__Problems to solve__.
[1] From the passage on Japanese adult adoption, list the three effects that The New Economy attributes to adopting highly qualified adults to head family businesses.
[2] Write a continuation of the passage on Japanese adult adoption, starting right after its final sentence.
##### Extract provided #####
While some people may see the Japanese adult adoption as wrong or just plain weird, studies have found that it is a very effective way of keeping family businesses healthy over long periods of time. According to The New Economy, “adopting highly qualified adults to head family businesses has the triple effect of displacing untalented blood heirs, eliciting better performance from managers who stand to be placed on a fast-track to ownership by becoming an adopted son, and encouraging proactivity among blood heirs who live under constant threat of being replaced by a ‘superior’ adopted son. These internal pressures to excel translate into serious investment dollars.”
Today, there are a host of matchmaking companies and marriage consultants specializing in recruiting adult adoptees for Japanese companies. “There is definitely demand because the birth rate in Japan has been falling and many parents just have a daughter,” says Chieko Date, the founder of a matchmaking site for woman looking for husbands willing to get adopted by their families. “And many men are looking for opportunities to use their business skills outside the corporate world because in this economy, climbing up the corporate ladder is much harder.”
Photo: Slideshare
Prospective voluntary adoptees obviously have a lot to gain from this as well. Not only are they awarded a high executive honor, but their families are often rewarded with large sums of money for accepting that their heir give up the family name and take on that of the adopters. It’s a good business deal, especially for families with multiple male heirs.
##### Extracted data #####
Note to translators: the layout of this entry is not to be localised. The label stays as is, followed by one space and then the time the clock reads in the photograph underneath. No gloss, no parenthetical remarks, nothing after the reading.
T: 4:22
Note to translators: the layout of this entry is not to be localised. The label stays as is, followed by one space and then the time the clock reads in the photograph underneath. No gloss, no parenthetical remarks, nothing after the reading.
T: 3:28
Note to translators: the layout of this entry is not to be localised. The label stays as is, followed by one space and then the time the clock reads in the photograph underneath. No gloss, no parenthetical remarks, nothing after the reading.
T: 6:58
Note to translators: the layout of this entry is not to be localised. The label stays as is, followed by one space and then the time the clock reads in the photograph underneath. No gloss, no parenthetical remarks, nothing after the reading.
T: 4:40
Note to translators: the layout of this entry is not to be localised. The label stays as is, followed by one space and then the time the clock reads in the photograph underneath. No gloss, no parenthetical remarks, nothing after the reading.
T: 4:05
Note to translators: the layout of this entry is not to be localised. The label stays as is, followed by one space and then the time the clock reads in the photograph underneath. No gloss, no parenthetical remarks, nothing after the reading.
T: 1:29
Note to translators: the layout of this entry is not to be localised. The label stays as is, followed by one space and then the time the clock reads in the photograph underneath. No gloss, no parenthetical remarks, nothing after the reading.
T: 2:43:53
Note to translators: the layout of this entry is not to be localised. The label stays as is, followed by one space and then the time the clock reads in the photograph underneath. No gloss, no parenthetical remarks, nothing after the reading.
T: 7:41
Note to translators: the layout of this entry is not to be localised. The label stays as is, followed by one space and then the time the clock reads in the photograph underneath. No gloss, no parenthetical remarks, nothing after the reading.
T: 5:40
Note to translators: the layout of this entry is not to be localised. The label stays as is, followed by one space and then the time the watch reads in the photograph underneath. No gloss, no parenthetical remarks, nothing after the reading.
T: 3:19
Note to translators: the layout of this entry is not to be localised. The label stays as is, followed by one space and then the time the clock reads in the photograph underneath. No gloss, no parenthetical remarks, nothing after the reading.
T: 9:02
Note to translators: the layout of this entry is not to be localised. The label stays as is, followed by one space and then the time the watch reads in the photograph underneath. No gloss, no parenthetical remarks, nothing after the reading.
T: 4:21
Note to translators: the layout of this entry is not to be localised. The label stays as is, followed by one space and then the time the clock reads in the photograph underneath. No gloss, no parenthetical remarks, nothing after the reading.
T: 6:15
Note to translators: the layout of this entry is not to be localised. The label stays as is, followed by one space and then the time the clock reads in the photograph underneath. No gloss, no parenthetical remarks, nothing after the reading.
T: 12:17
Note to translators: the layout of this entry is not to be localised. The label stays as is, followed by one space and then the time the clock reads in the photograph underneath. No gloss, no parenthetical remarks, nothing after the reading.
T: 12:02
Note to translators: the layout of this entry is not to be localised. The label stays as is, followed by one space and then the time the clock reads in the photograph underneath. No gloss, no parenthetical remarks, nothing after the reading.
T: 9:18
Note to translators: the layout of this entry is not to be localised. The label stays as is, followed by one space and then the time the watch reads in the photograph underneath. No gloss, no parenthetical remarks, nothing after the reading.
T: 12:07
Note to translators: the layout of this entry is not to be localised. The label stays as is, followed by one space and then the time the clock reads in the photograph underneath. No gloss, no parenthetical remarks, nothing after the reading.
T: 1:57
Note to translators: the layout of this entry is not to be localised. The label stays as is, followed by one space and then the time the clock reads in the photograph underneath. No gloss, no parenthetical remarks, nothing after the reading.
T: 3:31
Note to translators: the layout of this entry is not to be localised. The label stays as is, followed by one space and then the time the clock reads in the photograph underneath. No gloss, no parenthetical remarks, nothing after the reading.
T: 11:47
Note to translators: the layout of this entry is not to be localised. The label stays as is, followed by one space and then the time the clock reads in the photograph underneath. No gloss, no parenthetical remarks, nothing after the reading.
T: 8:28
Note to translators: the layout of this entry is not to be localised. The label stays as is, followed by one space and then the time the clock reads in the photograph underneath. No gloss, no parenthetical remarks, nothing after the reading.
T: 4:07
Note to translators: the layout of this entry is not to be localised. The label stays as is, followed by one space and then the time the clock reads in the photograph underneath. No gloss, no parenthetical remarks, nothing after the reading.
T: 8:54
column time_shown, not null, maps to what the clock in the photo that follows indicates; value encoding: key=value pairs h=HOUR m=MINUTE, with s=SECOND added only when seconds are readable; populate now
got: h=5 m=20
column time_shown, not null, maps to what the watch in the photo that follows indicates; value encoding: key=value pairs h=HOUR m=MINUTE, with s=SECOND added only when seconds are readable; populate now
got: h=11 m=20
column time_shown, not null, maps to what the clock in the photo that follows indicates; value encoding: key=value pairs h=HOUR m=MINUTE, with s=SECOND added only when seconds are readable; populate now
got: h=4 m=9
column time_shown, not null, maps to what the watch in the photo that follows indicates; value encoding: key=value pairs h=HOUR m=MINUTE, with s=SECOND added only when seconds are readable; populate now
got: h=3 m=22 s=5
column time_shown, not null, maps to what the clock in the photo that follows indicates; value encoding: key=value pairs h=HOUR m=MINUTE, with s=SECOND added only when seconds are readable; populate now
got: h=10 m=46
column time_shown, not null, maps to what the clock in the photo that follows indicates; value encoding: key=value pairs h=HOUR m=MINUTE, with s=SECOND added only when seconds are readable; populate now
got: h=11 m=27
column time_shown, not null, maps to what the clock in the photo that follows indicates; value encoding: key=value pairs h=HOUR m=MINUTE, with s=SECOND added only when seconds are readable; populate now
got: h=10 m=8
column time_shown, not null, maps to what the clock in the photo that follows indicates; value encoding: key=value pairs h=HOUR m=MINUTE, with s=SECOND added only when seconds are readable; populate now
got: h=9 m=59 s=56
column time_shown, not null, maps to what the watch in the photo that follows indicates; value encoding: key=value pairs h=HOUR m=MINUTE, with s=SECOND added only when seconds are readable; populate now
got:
#####
__Answers per task__.
[1]
- Displacing untalented blood heirs
- Eliciting better performance from managers who stand to be placed on a fast-track to ownership by becoming an adopted son
- Encouraging proactivity among blood heirs who live under constant threat of being replaced by a "superior" adopted son

[2]
“I see no problem in changing my family name because I see it as a nickname given by the government for the family registry,” says Tsunemaru Tanaka, who signed up for Date’s website. “I am confident that my skills can be useful so if there is a chance for me to inherit a family business and make it successful, that would be good for everyone.”
But while many Japanese families turn to adult adoption as a pragmatic way of preserving their name and legacy, child adoption in the country is almost taboo. “It’s an incredibly sad situation,” Eriko Takahashi, Program Director of Disability and Social Welfare at Nippon Foundation, told Tokyo Weekly. “In Japan roughly 39,000 kids are in care right now; however, only around 300 adoptions are arranged through the child advisory services annually. Then there are about 100 through private bodies. It is nowhere near enough.”
And when they do decide to adopt children, Hajime Youji claims that it is almost never a complete stranger’s child. “It’s always a case of adoption from relative with too many kids,” he writes on Quora.